The 360-degree panorama of the unusual geometry of the sandstone and concrete structures in the Vatican City was the single most defining moment of my life which held me captive. From afar, St. Peter’s Basilica stuck out like a thorn amongst the Renaissance -style buildings and I pondered how rewarding it must be to have your own structure recognized as a tourist destination with people coming from afar just to snap a picture of it. However, my notions soon changed after spending a week with a family in rural India as part of the home stay programme conducted by my school. Living in the hustle bustle of Delhi, I was used to staying in hotels whenever I travelled, so the prospect of living in a complete stranger’s house filled us with both excitement and anxiety. As the week progressed, I became increasingly aware of this family’s poor living conditions compared to ours. The crooked iron doors with tin roofs and lack of sanitation facilities were a common sight and things like hot water to shower and a four-burner cooking range seemed like a luxury. Looking at the structural layout of the village, I realized that there is much more to architecture than what meets the eye. It’s not all about the pride and fame of designing an innovative structure because after all not every architect becomes rich and famous like Zaha Hadid or Corbusier. Surely there is pride in constructing the world’s next tallest building, but there is also pride in helping those in need.

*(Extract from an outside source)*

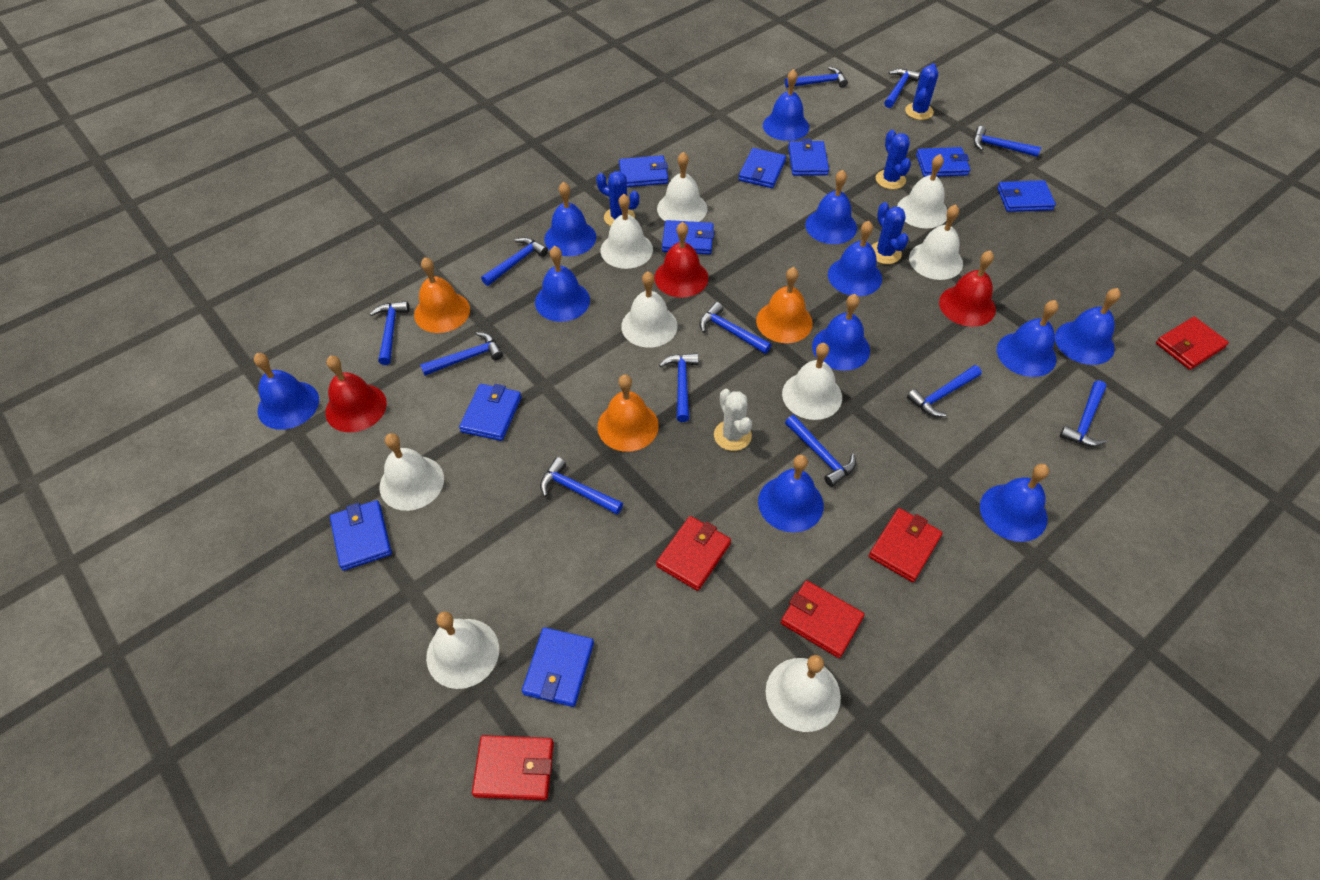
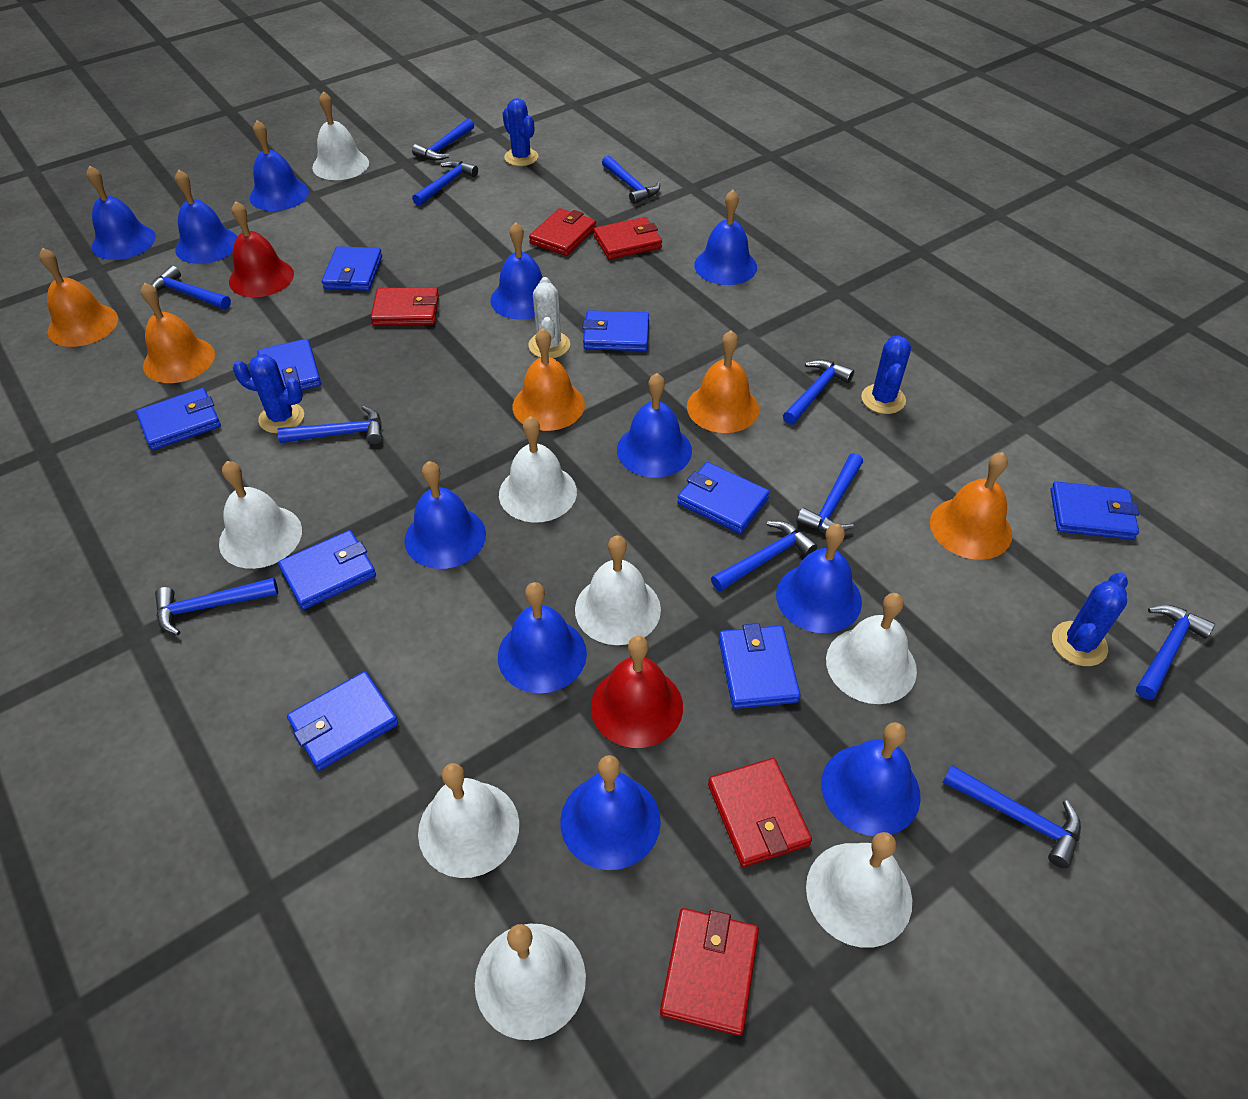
blue hammer: 12 -> 11
orange bell: 3 -> 5
red bell: 3 -> 2
white bell: 9 -> 8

As part of my CBSE curriculum, I studied Physics, Mathematics, Programming, Fine Arts, Economics and English as my core subjects. Physics and Mathematics primarily helped me sustain a strong conceptual base for and a core understanding of my surroundings whereas the Fine Art classes gave me an exposure to various art-forms and mediums which played a crucial role in the making of my portfolio. In the pursuit to enhance my skills, I have completed a one-year course in advanced mathematics, architecture studies, construction and fine arts. My commitment, work ethic and self-motivation have allowed me to strive for the highest possible standards.
Over the years, I’ve learned that no successful project emerges from a singular idea or person. Rather, it requires extensive communication with a team of engineers, contractors, consultants, and the craftsmen who work on a building to achieve the greatest possible effect. As the President of the TEDx Club and the leader of the Student Council, I have manoeuvred my communication and leadership skills. Aside from extra-curricular activities, I was honoured with a Gold Medal for 7 years of consecutive academic excellence and achieved a perfect 10 CGPA in 10th grade examination. I have also had the opportunity to intern with “Vista Constructions” and “Studio Anmol” as architecture and design intern respectively.
In a country like India; with rapidly increasing population, insufficient resources, fragmented management and the lack of a unified and holistic urban design approach for life that ought to co-exist, efficient Architecture and Design stands as a symbol of hope and progress for all. It serves as a catalyst, building a vision for the Anthropocene era- the cities that we design now, are the cities that we shall inhabit in the future. The fight for survival inflicts even deeper damage to already fragile ecological circumstances. Urban development justified in the name of civic prosperity is often misleading in opposition to environmental security. In the hardscrabble urbanity of the present Indian megacity, there is little room for the ecological sacred something I as an architect plan to change that. As Christopher Wren once said, ‘Architecture aims at eternity’. I can think of no better way to achieve eternity than to help create buildings of tomorrow that preserves the ideas of today. After all, ultimately we are judged by what we leave behind.